Galatasaraylı futbolcular için oynaması sıkıntılı ve zor bir maçtı… Şampiyonluk deseniz, ufuk çizgisi kadar uzakta... Yetişmek için çalıştığın lider Beşiktaş, bir akşam önce futbol gösterisi yapıp 7 golle maçını kazandı… Bu koşullarda havaya girmek, motive olmak, coşkuyu yakalamak gerçekten kolay değil…
Galatasaray nitekim başlangıçta o havayı yakalayamadı… Gençlerbirliği, “Ben tam saha oynayamam, kendi yarı alanıma çekileyim” dedi… Maç Gençlerbirliği yarı alanında oynandı… Top sürekli Galatasaraylı oyuncuların ayağında kaldı… Gençlerbirliği, “Rakip yarı alanda havalar nasıl” diye merak edip çok nadir sınırın öte tarafına geçti… Galatasaray’ın golü geç bile kaldı… Bunu söylerken, sanmayın ki pozisyon üstüne pozisyon yaratıp atamadı… Koca ilk yarıda iki cılız Emre Akbaba şutu, bir de yakından dışarı giden Babel’in kafası vardı…

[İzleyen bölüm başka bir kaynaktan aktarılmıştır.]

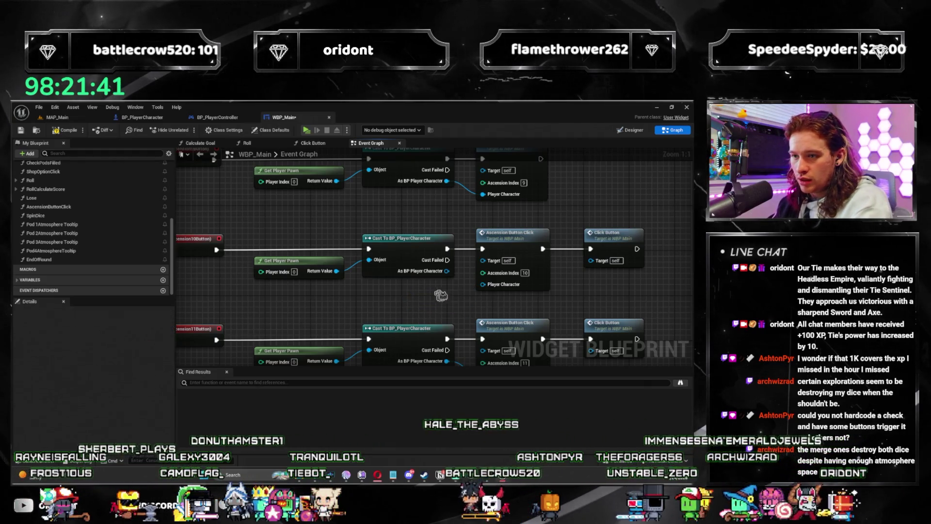
pyautogui.moveTo(482, 287); pyautogui.dragTo(317, 363)
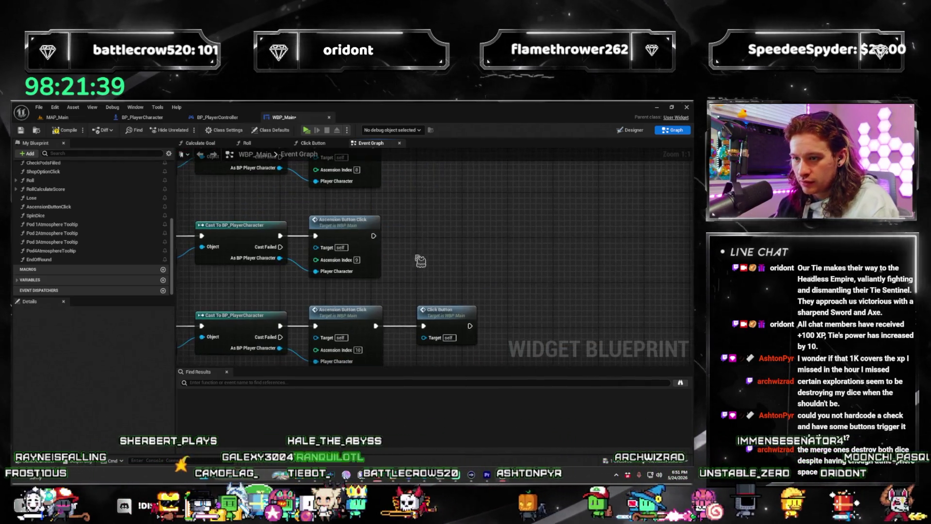
# Step: Copy the Click Button call and paste aligned copies for the index 9, 8 and 7 chains
pyautogui.click(444, 313)
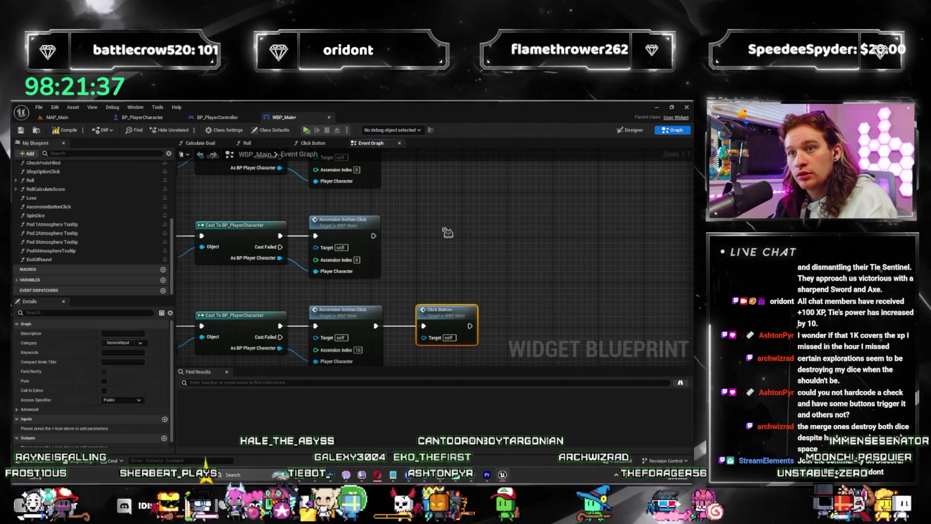
pyautogui.press('ctrl+c')
pyautogui.press('ctrl+v')
pyautogui.moveTo(448, 234)
pyautogui.mouseDown()
pyautogui.moveTo(453, 223)
pyautogui.moveTo(419, 310)
pyautogui.mouseUp()
pyautogui.click(428, 220)
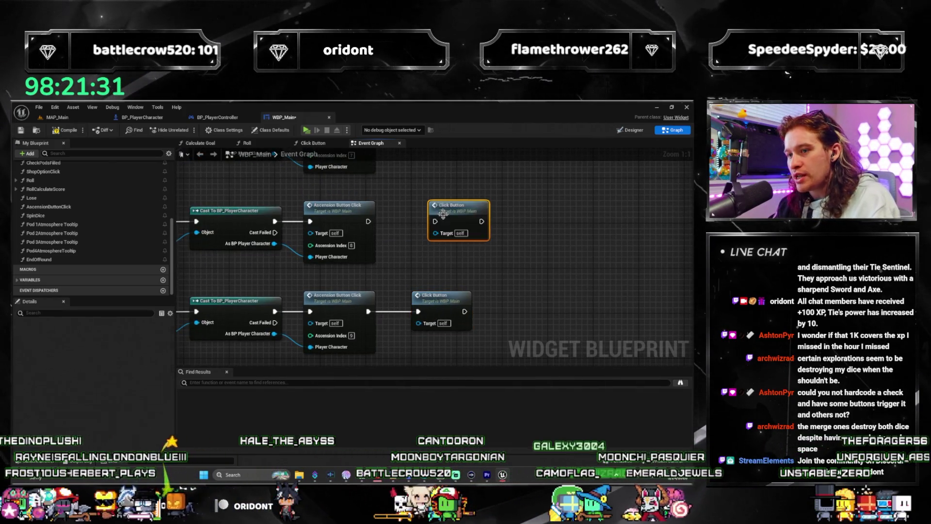
pyautogui.moveTo(443, 214); pyautogui.dragTo(445, 212)
pyautogui.moveTo(422, 155); pyautogui.dragTo(410, 232)
pyautogui.click(418, 206)
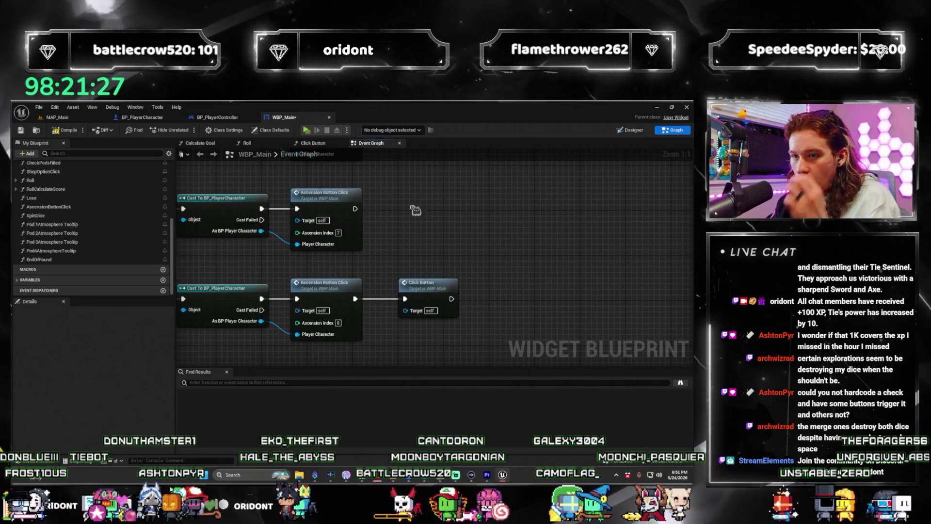
pyautogui.press('ctrl+v')
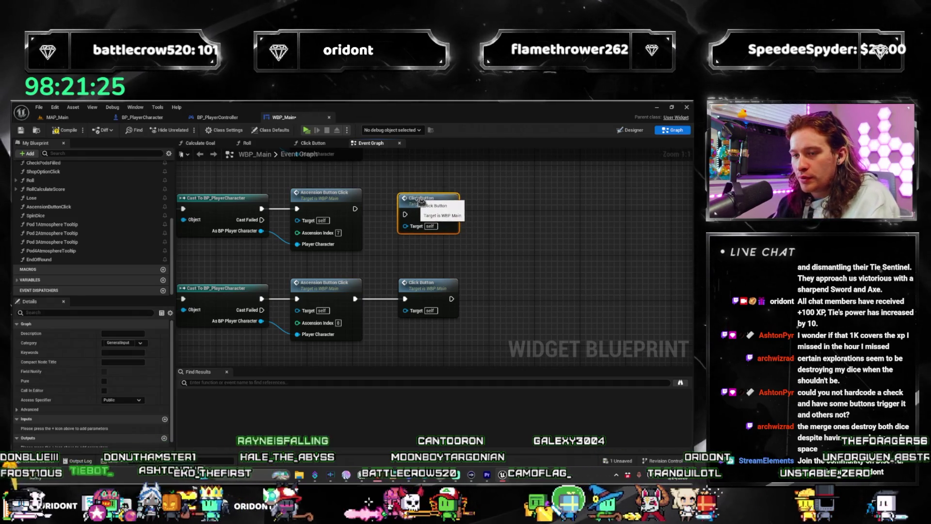
pyautogui.moveTo(420, 201); pyautogui.dragTo(424, 197)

Galatasaray için maçın tesellisi, gene “Gençlik aşısı” oldu… Halil mükemmel bir golle siftah etti… Kerem ele avuca sığmadı… Hani futbolcu adaylarına sorarlar, “Hangi mevkide oynuyorsun” diye, genç futbolcu adayı “Her yerde oynarım” der ya, Kerem tam bu tanımlamanın adamı… Nerede oynadığı belli değil, kırk tane postacıyı peşine taksanız adresini bulamaz… Tazı gibi, sahanın her yerinde ve maçın her pozisyonunda var…
İkinci yarıda roller değişmedi… Yenik olan, ligde kalmak için kazanmak zorunda olan Gençlerbirliği yerinden kımıldamadı, gene kendi yarı alanında bekledi… Top, oyun, pozisyon üstünlüğü çok büyük farkla Galatasaray’da kaldı… Nitekim ikinci gol gecikmedi… Emre Akbaba çok kaliteli bir vuruşla topu ağlara gönderdi… Bu gol için “Galatasaray’ı rahatlatan gol” demeyeceğim, Galatasaray 1-0 önde olmasına rağmen zaten rahattı… Oyun üstünlüğüne yüzde yüz sahipti…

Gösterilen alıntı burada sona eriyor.